* [Exercise brief] In full and without alteration, transcribe the listing.

* [Records provided]
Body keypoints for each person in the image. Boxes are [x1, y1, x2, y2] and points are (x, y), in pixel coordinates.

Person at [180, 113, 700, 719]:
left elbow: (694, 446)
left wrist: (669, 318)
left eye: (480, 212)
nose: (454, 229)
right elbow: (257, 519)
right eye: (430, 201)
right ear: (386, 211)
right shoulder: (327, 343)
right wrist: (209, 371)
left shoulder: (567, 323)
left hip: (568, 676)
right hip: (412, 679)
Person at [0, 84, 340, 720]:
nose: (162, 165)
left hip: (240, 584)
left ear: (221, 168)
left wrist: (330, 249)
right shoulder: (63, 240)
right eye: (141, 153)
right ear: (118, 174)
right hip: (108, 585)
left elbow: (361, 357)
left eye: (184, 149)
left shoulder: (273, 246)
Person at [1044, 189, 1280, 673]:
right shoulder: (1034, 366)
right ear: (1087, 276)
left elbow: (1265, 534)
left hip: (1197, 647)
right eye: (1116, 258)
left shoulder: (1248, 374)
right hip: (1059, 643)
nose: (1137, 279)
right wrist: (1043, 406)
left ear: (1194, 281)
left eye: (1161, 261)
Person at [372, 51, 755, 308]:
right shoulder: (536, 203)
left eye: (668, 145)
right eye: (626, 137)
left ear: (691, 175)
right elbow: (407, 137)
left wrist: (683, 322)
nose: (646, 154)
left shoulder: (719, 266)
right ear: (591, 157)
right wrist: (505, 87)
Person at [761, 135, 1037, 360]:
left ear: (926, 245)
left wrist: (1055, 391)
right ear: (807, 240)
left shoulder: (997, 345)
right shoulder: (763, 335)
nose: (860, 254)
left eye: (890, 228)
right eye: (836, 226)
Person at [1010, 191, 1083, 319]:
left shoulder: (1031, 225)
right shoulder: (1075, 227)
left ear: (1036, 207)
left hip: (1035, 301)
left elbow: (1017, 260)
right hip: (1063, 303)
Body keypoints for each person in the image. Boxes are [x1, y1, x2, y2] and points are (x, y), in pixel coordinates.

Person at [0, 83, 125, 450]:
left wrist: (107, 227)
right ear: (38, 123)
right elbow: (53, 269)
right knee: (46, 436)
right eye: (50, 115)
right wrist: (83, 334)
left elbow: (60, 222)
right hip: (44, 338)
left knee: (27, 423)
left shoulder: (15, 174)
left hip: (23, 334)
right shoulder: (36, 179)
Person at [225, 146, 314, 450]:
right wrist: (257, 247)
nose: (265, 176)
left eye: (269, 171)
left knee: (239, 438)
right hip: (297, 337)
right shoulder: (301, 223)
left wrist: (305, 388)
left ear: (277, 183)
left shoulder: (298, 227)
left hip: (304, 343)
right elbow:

* [Answer section]
Body keypoints for each person in the image. Boxes are [x1, y1, x2, y2] and points are (x, y), in pixel coordinates.

Person at [180, 113, 700, 719]:
left elbow: (694, 446)
left wrist: (669, 318)
left eye: (480, 212)
nose: (454, 229)
right elbow: (257, 519)
right eye: (430, 201)
right ear: (386, 211)
right shoulder: (327, 343)
right wrist: (209, 371)
left shoulder: (567, 323)
left hip: (568, 676)
right hip: (412, 679)
Person at [0, 84, 340, 720]:
nose: (162, 165)
left hip: (240, 584)
left ear: (221, 168)
left wrist: (330, 249)
right shoulder: (63, 240)
right eye: (141, 153)
right ear: (118, 174)
right hip: (108, 585)
left elbow: (361, 357)
left eye: (184, 149)
left shoulder: (273, 246)
Person at [1044, 189, 1280, 673]:
right shoulder: (1034, 366)
right ear: (1087, 276)
left elbow: (1265, 534)
left hip: (1197, 647)
right eye: (1116, 258)
left shoulder: (1248, 374)
right hip: (1059, 643)
nose: (1137, 279)
right wrist: (1043, 406)
left ear: (1194, 281)
left eye: (1161, 261)
Person at [372, 51, 755, 308]:
right shoulder: (536, 203)
left eye: (668, 145)
right eye: (626, 137)
left ear: (691, 175)
right elbow: (407, 137)
left wrist: (683, 322)
nose: (646, 154)
left shoulder: (719, 266)
right ear: (591, 157)
right wrist: (505, 87)
Person at [761, 135, 1037, 360]:
left ear: (926, 245)
left wrist: (1055, 391)
right ear: (807, 240)
left shoulder: (997, 345)
right shoulder: (763, 335)
nose: (860, 254)
left eye: (890, 228)
right eye: (836, 226)
Person at [1010, 191, 1083, 319]:
left shoulder: (1031, 225)
right shoulder: (1075, 227)
left ear: (1036, 207)
left hip: (1035, 301)
left elbow: (1017, 260)
right hip: (1063, 303)
Body keypoints for each person in the image. Boxes are [x1, y1, x2, y2] and points are (x, y), in pixel coordinates.

Person at [0, 83, 125, 450]:
left wrist: (107, 227)
right ear: (38, 123)
right elbow: (53, 269)
right knee: (46, 436)
right eye: (50, 115)
right wrist: (83, 334)
left elbow: (60, 222)
right hip: (44, 338)
left knee: (27, 423)
left shoulder: (15, 174)
left hip: (23, 334)
right shoulder: (36, 179)
Person at [225, 146, 314, 450]:
right wrist: (257, 247)
nose: (265, 176)
left eye: (269, 171)
left knee: (239, 438)
right hip: (297, 337)
right shoulder: (301, 223)
left wrist: (305, 388)
left ear: (277, 183)
left shoulder: (298, 227)
left hip: (304, 343)
right elbow:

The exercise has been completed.